**EXERCISE DIRECTIONS:** For every line in the data below that contains "присланный", copy the line.
#### RECORDS SHOWN
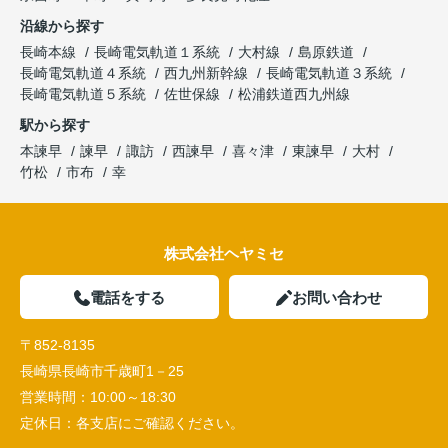
沿線から探す
長崎本線
長崎電気軌道１系統
大村線
島原鉄道
長崎電気軌道４系統
西九州新幹線
長崎電気軌道３系統
長崎電気軌道５系統
佐世保線
松浦鉄道西九州線
駅から探す
本諫早
諫早
諏訪
西諫早
喜々津
東諫早
大村
竹松
市布
幸
株式会社ヘヤミセ
電話をする
お問い合わせ
〒852-8135
長崎県長崎市千歳町1－25
営業時間：
10:00～18:30
定休日：
各支店にご確認ください。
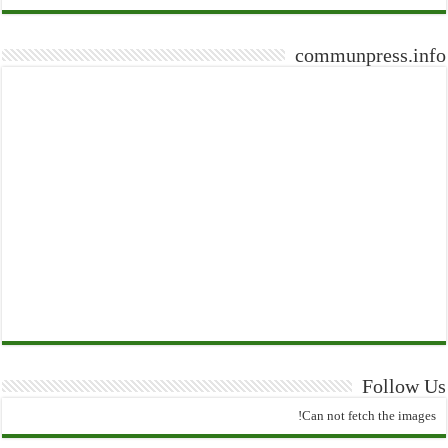
communpress.info
Follow Us
Can not fetch the images!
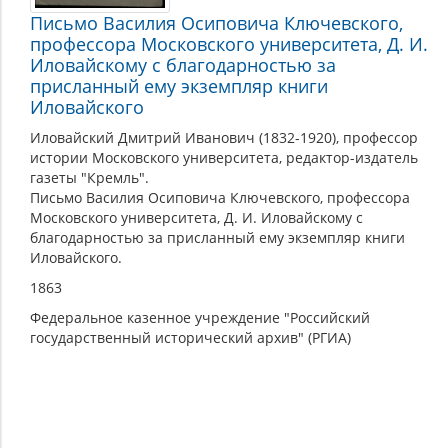
Письмо Василия Осиповича Ключевского,
профессора Московского университета, Д. И.
Иловайскому с благодарностью за
присланный ему экземпляр книги
Иловайского
Иловайский Дмитрий Иванович (1832-1920), профессор
истории Московского университета, редактор-издатель
газеты "Кремль".
Письмо Василия Осиповича Ключевского, профессора
Московского университета, Д. И. Иловайскому с
благодарностью за присланный ему экземпляр книги
Иловайского.
1863
Федеральное казенное учреждение "Российский
государственный исторический архив" (РГИА)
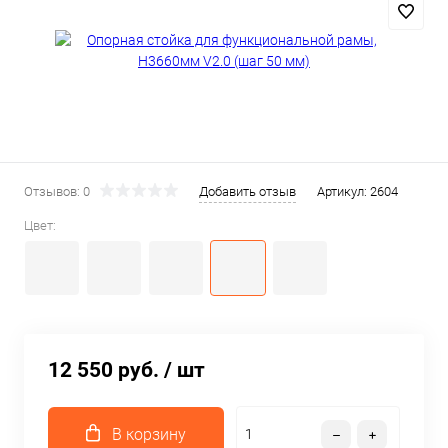
Отзывов: 0
Добавить отзыв
Артикул:
2604
Цвет:
12 550 руб.
/ шт
В корзину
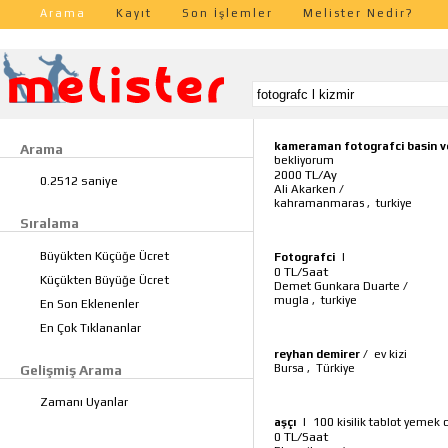
Arama
Kayıt
Son İşlemler
Melister Nedir?
kameraman fotografci basin v
Arama
bekliyorum
TL/Ay
2000
0.2512 saniye
Ali Akarken
/
kahramanmaras
,
turkiye
Sıralama
Büyükten Küçüğe Ücret
Fotografci
|
TL/Saat
0
Küçükten Büyüğe Ücret
Demet Gunkara Duarte
/
mugla
,
turkiye
En Son Eklenenler
En Çok Tıklananlar
reyhan demirer
/
ev kizi
Bursa
,
Türkiye
Gelişmiş Arama
Zamanı Uyanlar
aşçı
|
100 kisilik tablot yemek c
TL/Saat
0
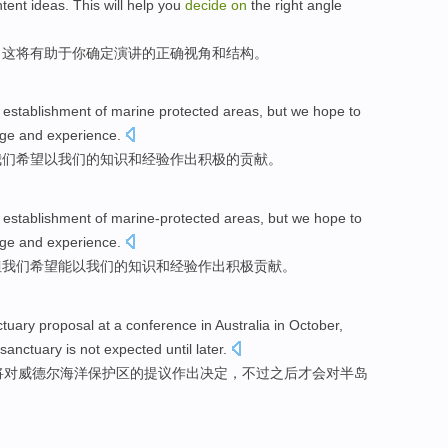
ntent
ideas
.
This
will
help
you
decide
on
the
right
angle
。
这
将
有助于
你
确定
演讲
的
正确
视角
和
结构
。
e
establishment
of
marine
protected areas
,
but
we
hope to
ge
and
experience
.
我们
希望
以
我们
的
知识
和
经验
作出
积极
的
贡献
。
e
establishment
of
marine-protected
areas,
but
we
hope
to
ge
and
experience
.
但
我们
希望
能
以
我们
的
知识
和
经验
作出
积极
贡献
。
ctuary
proposal
at
a
conference
in Australia
in October
,
sanctuary is not expected until
later
.
将对威德尔
海洋
保护区
的
提议
作出
决定，
不过
之后才会
对
半岛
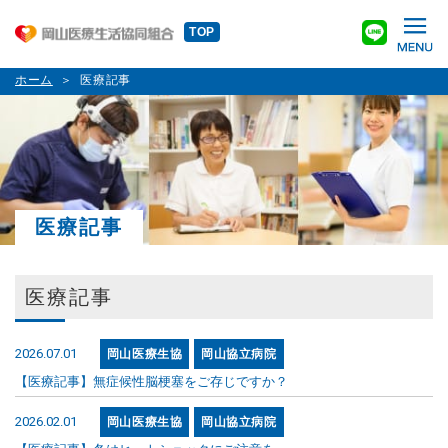
TOP
ホーム
医療記事
医療記事
医療記事
2026.07.01
岡山医療生協
岡山協立病院
【医療記事】無症候性脳梗塞をご存じですか？
2026.02.01
岡山医療生協
岡山協立病院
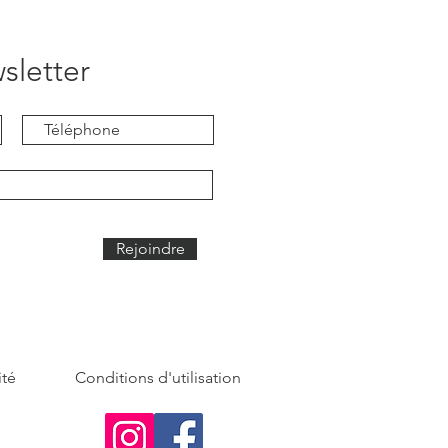
sletter
Rejoindre
ité
Conditions d'utilisation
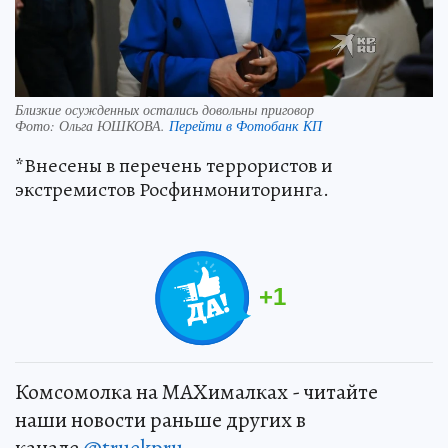
Близкие осужденных остались довольны приговор
Фото:
Ольга ЮШКОВА.
Перейти в Фотобанк КП
*Внесены в перечень террористов и
экстремистов Росфинмониторинга.
+
1
Комсомолка на MAXималках - читайте
наши новости раньше других в
канале
@truekpru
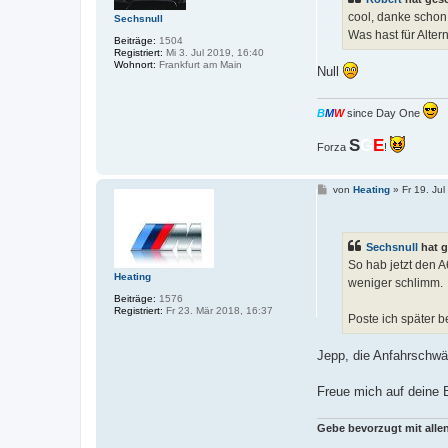
g
cool, danke schon
Sechsnull
Was hast für Alt
Beiträge:
1504
Registriert:
Mi 3. Jul 2019, 16:40
Wohnort:
Frankfurt am Main
Null
B
M
W
since Day One
S
G
E
Forza
!
B
von
Heating
»
Fr 19. Ju
e
i
t
r
Sechsnull
hat g
a
g
So hab jetzt den 
Heating
weniger schlimm.
Beiträge:
1576
Registriert:
Fr 23. Mär 2018, 16:37
Poste ich später b
Jepp, die Anfahrschwä
Freue mich auf deine B
Gebe bevorzugt mit all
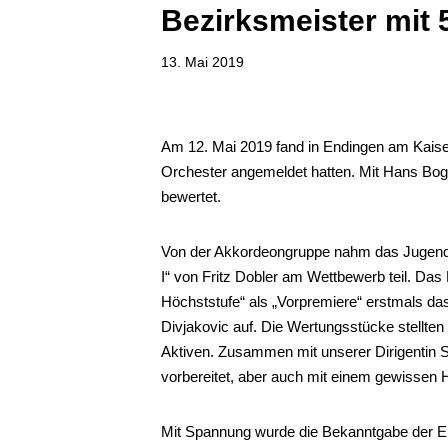
Bezirksmeister mit 
13. Mai 2019
Am 12. Mai 2019 fand in Endingen am Kaisers
Orchester angemeldet hatten. Mit Hans Bogn
bewertet.
Von der Akkordeongruppe nahm das Jugendor
I“ von Fritz Dobler am Wettbewerb teil. Das
Höchststufe“ als „Vorpremiere“ erstmals da
Divjakovic auf. Die Wertungsstücke stellte
Aktiven. Zusammen mit unserer Dirigentin Sil
vorbereitet, aber auch mit einem gewissen H
Mit Spannung wurde die Bekanntgabe der Er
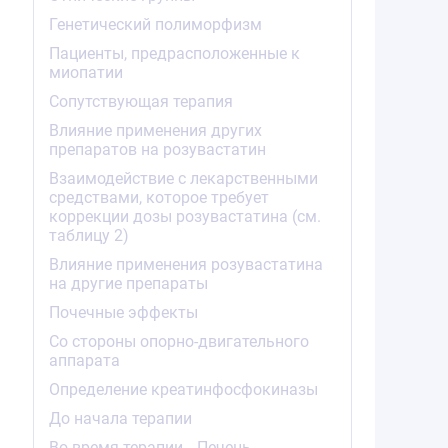
Генетический полиморфизм
Пациенты, предрасположенные к
миопатии
Сопутствующая терапия
Влияние применения других
препаратов на розувастатин
Взаимодействие с лекарственными
средствами, которое требует
коррекции дозы розувастатина (см.
таблицу 2)
Влияние применения розувастатина
на другие препараты
Почечные эффекты
Со стороны опорно-двигательного
аппарата
Определение креатинфосфокиназы
До начала терапии
Во время терапии
Печень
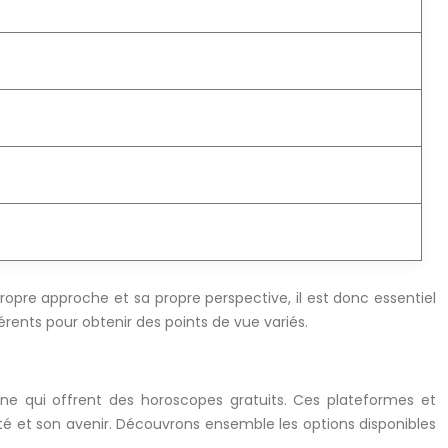
propre approche et sa propre perspective, il est donc essentiel
érents pour obtenir des points de vue variés.
gne qui offrent des horoscopes gratuits. Ces plateformes et
té et son avenir. Découvrons ensemble les options disponibles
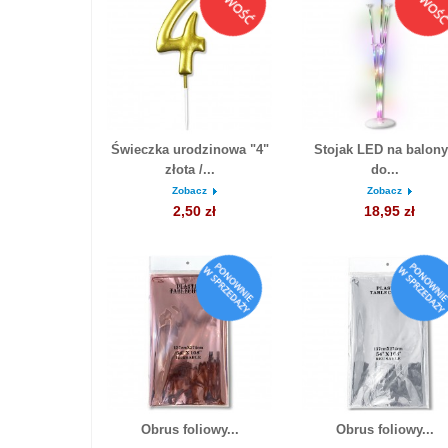
Świeczka urodzinowa "4"
Stojak LED na balony
złota /...
do...
Zobacz
Zobacz
2,50 zł
18,95 zł
Obrus foliowy...
Obrus foliowy...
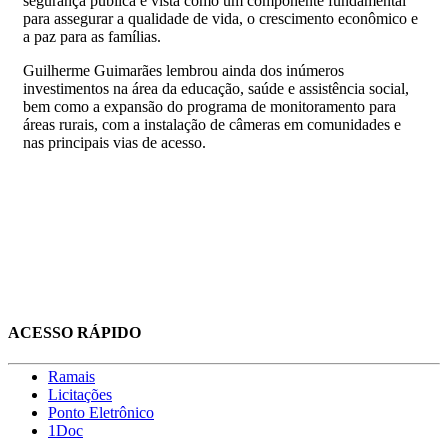
segurança pública é vista como um componente fundamental
para assegurar a qualidade de vida, o crescimento econômico e
a paz para as famílias.
Guilherme Guimarães lembrou ainda dos inúmeros
investimentos na área da educação, saúde e assistência social,
bem como a expansão do programa de monitoramento para
áreas rurais, com a instalação de câmeras em comunidades e
nas principais vias de acesso.
ACESSO RÁPIDO
Ramais
Licitações
Ponto Eletrônico
1Doc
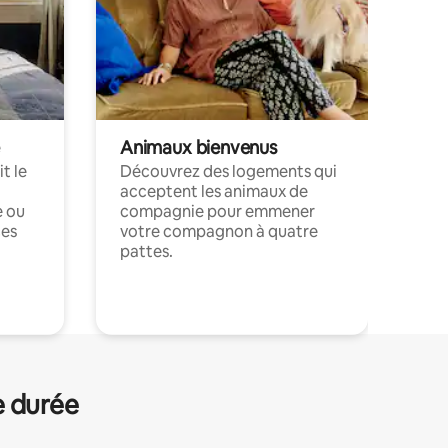
Animaux bienvenus
t le
Découvrez des logements qui
acceptent les animaux de
e ou
compagnie pour emmener
ces
votre compagnon à quatre
pattes.
.
e durée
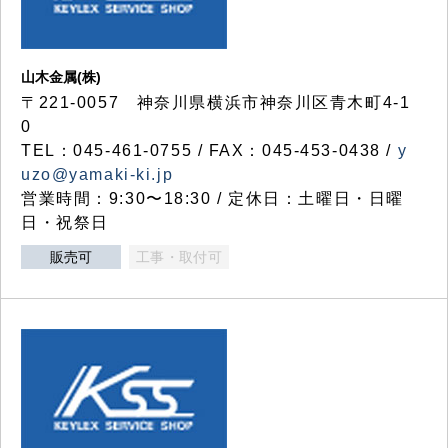
山木金属(株)
〒221-0057 神奈川県横浜市神奈川区青木町4-1
0
TEL：045-461-0755 / FAX：045-453-0438 /
y
uzo@yamaki-ki.jp
営業時間：9:30〜18:30 / 定休日：土曜日・日曜
日・祝祭日
販売可
工事・取付可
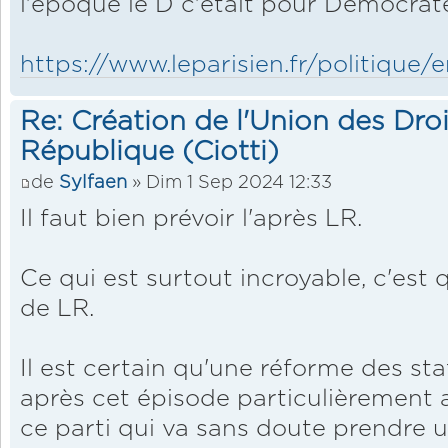
l'époque le D c'était pour Démocrate
https://www.leparisien.fr/politique/
Re: Création de l'Union des Droi
République (Ciotti)
de
Sylfaen
» Dim 1 Sep 2024 12:33
Il faut bien prévoir l'après LR.
Ce qui est surtout incroyable, c'est q
de LR.
Il est certain qu'une réforme des sta
après cet épisode particulièrement
ce parti qui va sans doute prendre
########
**TASK RESPONSE:**
присланный ему экземпляр книги
благодарностью за присланный ему экземпляр книги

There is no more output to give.